One-pot microwave mediated growth of heterostructured ZnO@AlSi as a potential dual-function eco-catalyst for treating hazardous pollutants in water resources.

Abstract

Dual function, eco-catalyst material had been designed with nano ZnO@aluminosilicate mineral (ZnO@AlSi) and processed via microwave assisted in situ intercalation and crystal growth reactions. Dual function of ZnO@AlSi was confirmed by the simultaneous adsorption and UV photoreduction of carcinogenic Cr(VI) to non-toxic Cr(III) and photooxidation of phenol and methylene blue dye (MB); a co-existed model system was simulated and prepared together in laboratory conditions. Single phase nano ZnO and ion exchanged AlSi layered silicates were also separately prepared for comparisons with ZnO@AlSi system. All these materials were characterized for BET, DLS, TGA, SEM, TEM, UV-visible and fluorescence spectrophotometry to analyze structural, thermal, morphological, and optical properties. It was seen that the inherent silicate layered structure significantly restricted the growth of ZnO, resulting in mesoporous, UV-active ZnO@AlSi heterogeneous nanocatalyst. An effective adsorption of Cr(VI), phenol and MB to the extent of 99% and the transformation of Cr(VI) to Cr (III) through photoreduction, and decomposition of phenol and MB by photooxidation followed by mineralization were achieved at once. This synergic adsorption and photodecomposition effects could not be found together in single phase nano ZnO as well as ion exchanged AlSi system. The kinetic photo-experiments indicated that reduction of Cr(VI) and degradation of phenol and MB by ZnO@AlSi followed Langmuir-Hinshelwood first-order kinetic model.

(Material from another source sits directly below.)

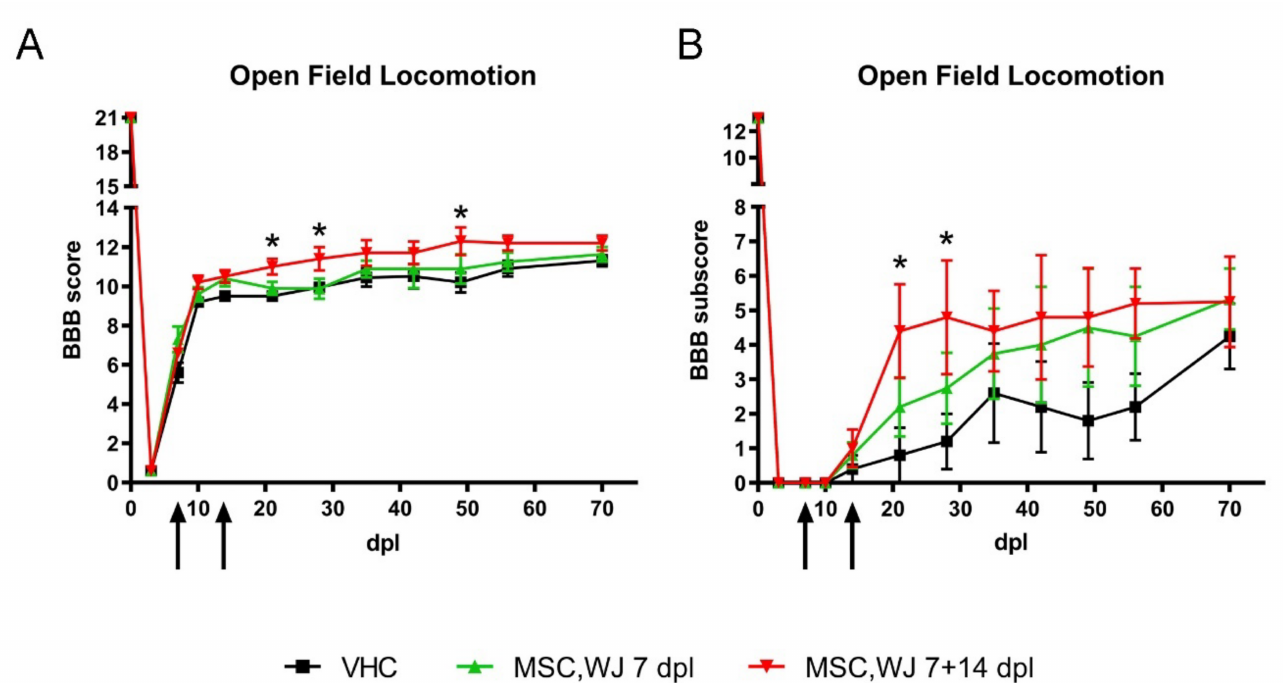
Figure 3. Effects of MSC,WJ administration on functional recovery. Open-field locomotion was evaluated weekly after spinal cord injury (SCI) using the score ( A ) and subscore ( B ) of the Basso, Beattie, Bresnahan (BBB) scale in the three studied groups (each group n = 5): vehicle or VHC (group of animals with SCI and vehicle administered intrathecally at 7 days post-lesion, or dpl), MSC,WJ 7 dpl (group of animals with SCI and 1 × 10 6 MSC,WJ cells intrathecally at 7 dpl, arrows) and MSC,WJ 7 + 14 dpl (group of animals with SCI and 1 × 10 6 MSC,WJ cells intrathecally at 7 and 14 dpl, arrows). All animals showed a temporal paralysis (BBB score of 0) just after the injury with partial recovery until day 14 and a plateau phase until the end of follow-up. * p < 0.05 group MSC,WJ 7 + 14 vs. VHC.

The investigation of ZnO@AlSi at Cr(VI)/phenol and Cr(VI)/MB binary systems displayed high decontamination performance of ZnO@AlSi than in single pollutant system due to the arresting of electron-hole pair recombination via consuming both the members in separate redox half-reactions. Alternatively, life time of catalyst was found decreased in organic-inorganic pollutant system compared to single component systems. In summary, a dual function catalyst was designed through a facile technique and validated for the cost-effective removal and decomposition of organic and inorganic pollutants simultaneously in the complex waste water.